# Avrei dovuto fare vs. Dovrei aver fatto



## vikgigio

Sto per proporre un argomento complicato, uno di quelli che mi hanno sempre dato problemi in spagnolo, ma sono sicuro che saprete aiutarmi.. 

In italiano abbiamo questa costruzione:
Avrei dovuto fare... che io ho sempre tradotto *"habría tenido que hacer"*, ma recentemente mi hanno detto che è un errore, e che invece dovrebbe tradursi:*"tendría que haber hecho"*. In verità i miei amici spagnoli non sembrano essere concordi su questa cosa e, per complicare ancor più il tutto, c'è chi ha proposto una terza versione con l'imperfetto: *"tenía que haber hecho"*. Già arrivato qui, io sto sudando!
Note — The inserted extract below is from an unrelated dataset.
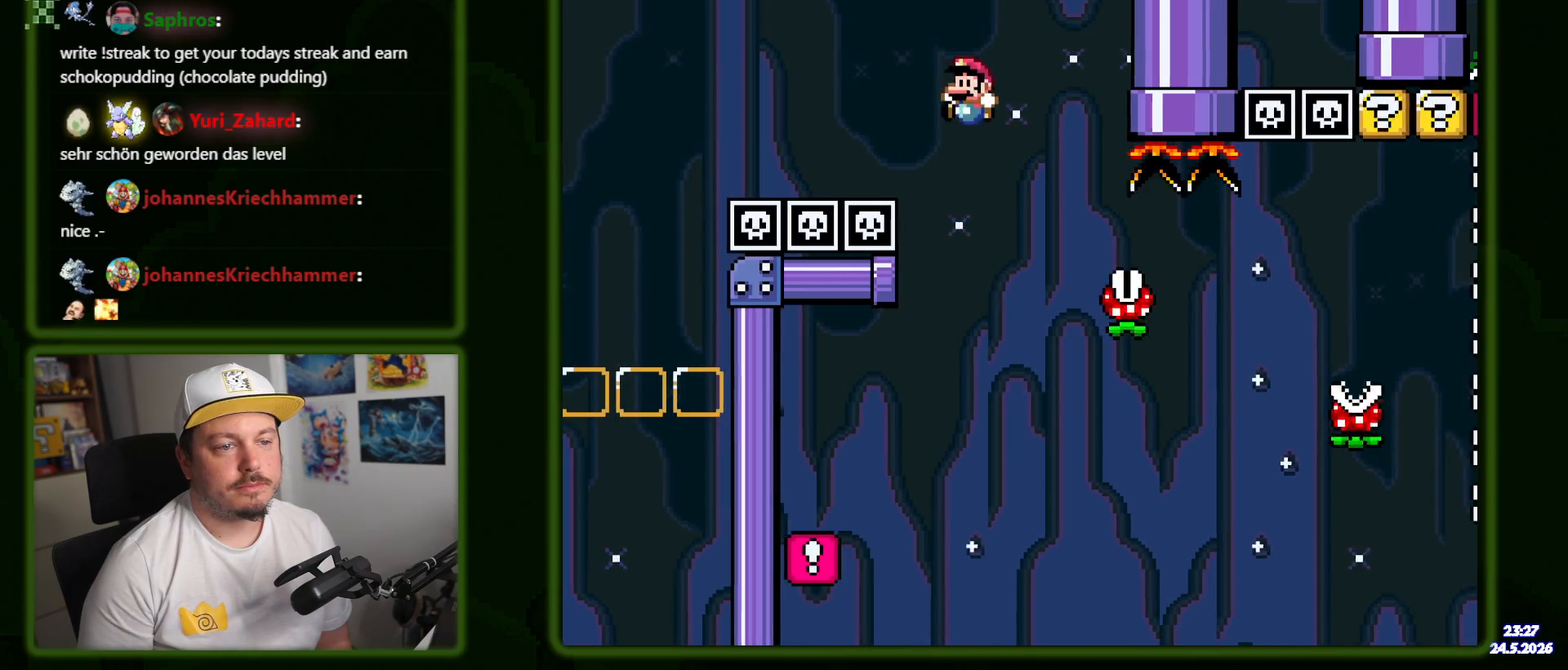
{"buttons": ["B", "Y", "DPAD_LEFT"], "events": [[500, "DPAD_UP", "up"]]}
Ma purtroppo non è finita.
Il problema è che in italiano abbiamo un'altra costruzione:
Dovrei aver fatto... che ricalca parola per parola *"tendría que haber hecho" *ma che significa una cosa completamente diversa...
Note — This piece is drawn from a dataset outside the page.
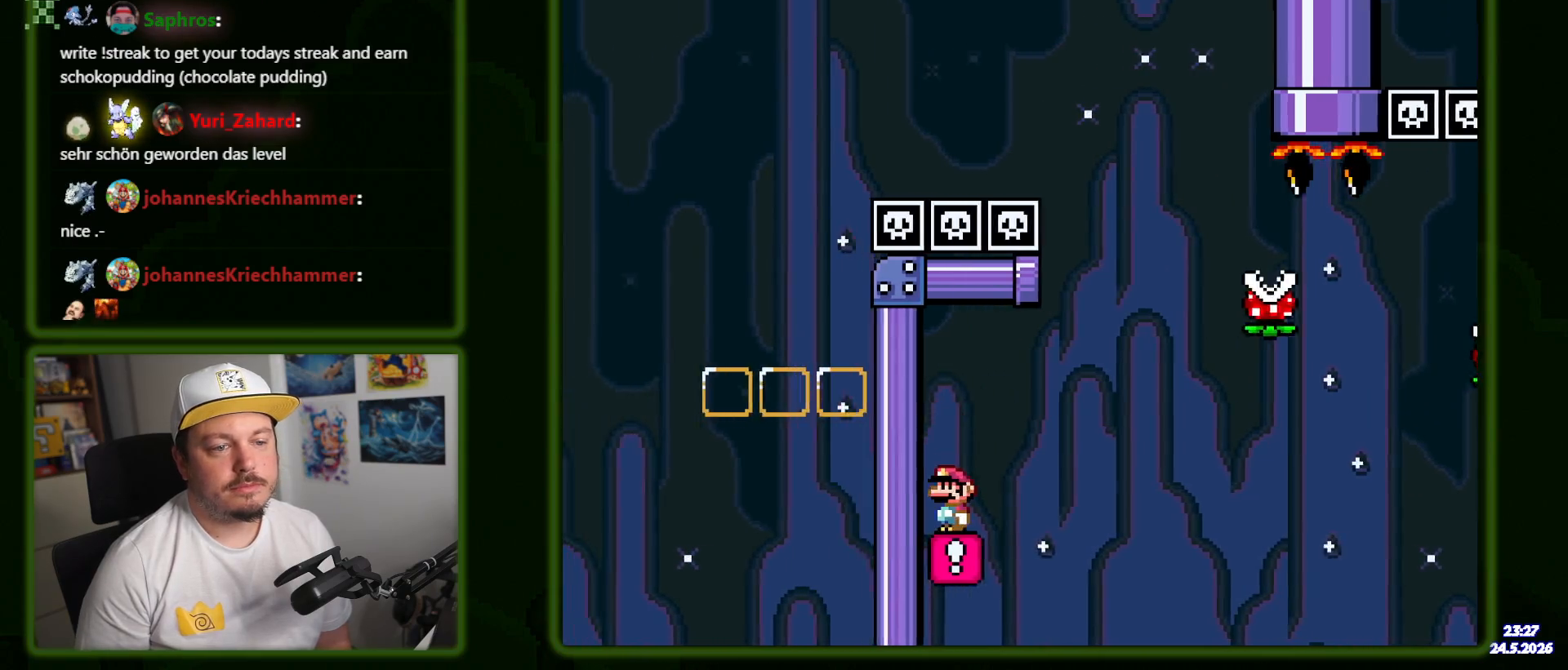
{"buttons": ["A", "X", "DPAD_RIGHT"], "events": [[50, "DPAD_LEFT", "up"], [100, "B", "up"], [117, "X", "down"], [134, "Y", "up"], [150, "DPAD_RIGHT", "down"], [384, "A", "down"]]}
Infatti se io dico "avrei dovuto fare questa cosa", intendo dire che avevo il dovere di farla ma non l'ho fatta... se invece dico "dovrei aver fatto questa cosa", sto dando un senso dubitativo alla frase, intendendo dire che non ricordo bene se ho fatto o meno questa cosa, ma che c'è una buona probabilità che io l'abbia fatta...

In definitiva... come traducete le due espressioni in spagnolo? Usate la stessa espressione o espressioni differenti?
Vi sarei molto grato se poteste risolvermi questo dubbio atroce!!
Grazie anticipati
Vik


----------



## traduttrice

vikgigio said:


> Avrei dovuto fare... che io ho sempre tradotto *"habría tenido que hacer"*, ma recentemente mi hanno detto che è un errore, e che invece dovrebbe tradursi:*"tendría que haber hecho"*. In verità i miei amici spagnoli non sembrano essere concordi su questa cosa e, per complicare ancor più il tutto, c'è chi ha proposto una terza versione con l'imperfetto: *"tenía que haber hecho"*.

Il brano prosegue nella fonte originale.